Lecciones de la tregua

Editorial UCA
11/08/2017

El Salvador es el país de la coyuntura. La atención, especialmente mediática, se focaliza sobre un problema determinado y después de unos días se olvida, no porque el asunto se haya resuelto, sino porque la atención se ha posicionado en otro. Somos especialistas en postergar soluciones. Una semana la atención la acaparan las pensiones; otra, las candidaturas; otra, la corrupción. En estos días, el tema del momento es el caso que se ventila en el Tribunal Antimafia de Sentencia sobre la tregua entre las pandillas.

La cobertura de los medios de comunicación deja claro por lo menos dos cosas: las características de la tregua y la condena general de la que ha sido objeto. Lo primero que se ha confirmado es la participación directa de la administración de Mauricio Funes, llámesele política de Estado, política de gobierno o, eufemísticamente, “facilitación”, como gusta decir el expresidente. Que un esfuerzo con las características de la tregua era imposible realizarlo sin el consentimiento y el apoyo del Estado, fue evidente desde un principio. También los excesos permitidos a cambio de la reducción de homicidios era algo que ya se había hecho público y que los testimonios han confirmado. Además, la hipocresía de Arena y el FMLN ha quedado, por enésima vez, en evidencia: mientras se mantiene un discurso en contra de la tregua y de todo acercamiento a las pandillas, emisarios de los partidos políticos negocian votos a cambio de dinero.

El esfuerzo de pacificación, como han insistido en llamarlo los directamente involucrados, no representaba en sí mismo algo que pudiera generar tanto rechazo. Fue el modo de implementarla lo que provocó que la tregua cayera en desgracia ante la opinión pública. El empeño en ocultarla y, una vez que fue conocida, en negarla, le quitó toda posibilidad de seguir adelante. Además, los detalles sobre las facilidades otorgadas a los miembros de las pandillas y, sobre todo, que la extorsión, una de las más agobiantes cargas sobre las espaldas de la gente, siguiera y se extendiera generaron detractores hasta debajo de las piedras.

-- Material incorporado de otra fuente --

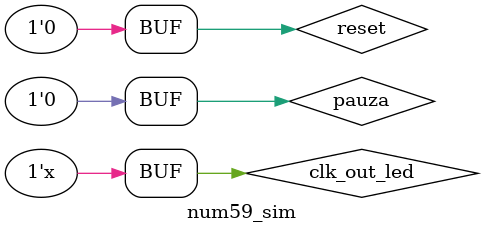
<source format=v>
`timescale 1ns / 1ps


module num59_sim(
    
    );
    reg clk_out_led, reset, pauza;
    wire [5:0]valoare_bin;
    wire carry_out;
    
    numarator_59 test(clk_out_led, reset, pauza, valoare_bin, carry_out);
    initial begin
        clk_out_led = 0;
        reset = 1;
        pauza = 0;
        #20 reset = 0;
        #60 pauza = 1;
        #20 pauza = 0;
    end
    
    always 
        #10 clk_out_led = !clk_out_led;
endmodule

</source>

La más lamentable consecuencia del fracaso de la tregua sería que se cierre puertas a una salida racional al problema de la inseguridad y la criminalidad. Excluir el método del diálogo, como advertía en medio de la guerra civil Ignacio Ellacuría, es poner por delante intereses ideologizados sobre los anhelos de los salvadoreños. No se puede dudar de la extrema necesidad de buscar una solución sensata, pacífica y legal a la violencia. Más de 11 mil muertos en los últimos dos años en un país de poco más de 6 millones de habitantes es demasiado sufrimiento. Está claro que la violencia juvenil es uno de los factores que está destrozando la convivencia nacional. Pero debe entenderse bien que la violencia que padecemos es consecuencia, no principio fundamental de lo que sucede. Por supuesto, lo primero es detener la violencia, pero mientras las causas que la producen (como la exclusión, la desintegración familiar y la cada vez más deshumana y deshumanizante desigualdad) no sean abordadas de frente, cualquier acción solo será un analgésico.

Por razones estructurales, el diálogo, que parece tan imposible en estos momentos, no debe descartarse ni limitarse solo al problema de la violencia; debe abarcar todo lo que está detrás de ella. Es una estéril necedad insistir en que solo con represión terminará este sufrimiento. Claro está que cualquier iniciativa para buscar salidas racionales debe transparentar a la sociedad los criterios fundamentales que la guiarán, teniendo como finalidad principal detener el derramamiento de sangre y combatir las causas que lo producen. Lo que hay que descartar de una vez por todas es cualquier diálogo que no busque el bien del país, sino el de grupos particulares. Si todo lo que está saliendo a la luz es cierto, la tregua debe ser una lección, para no repetirla en sus formas. La salida a este problema no se halla en pactos clandestinos para granjearse votos y privilegios, sino en eliminar las causas que precipitan a una parte de la juventud más excluida hacia caminos subterráneos de subsistencia.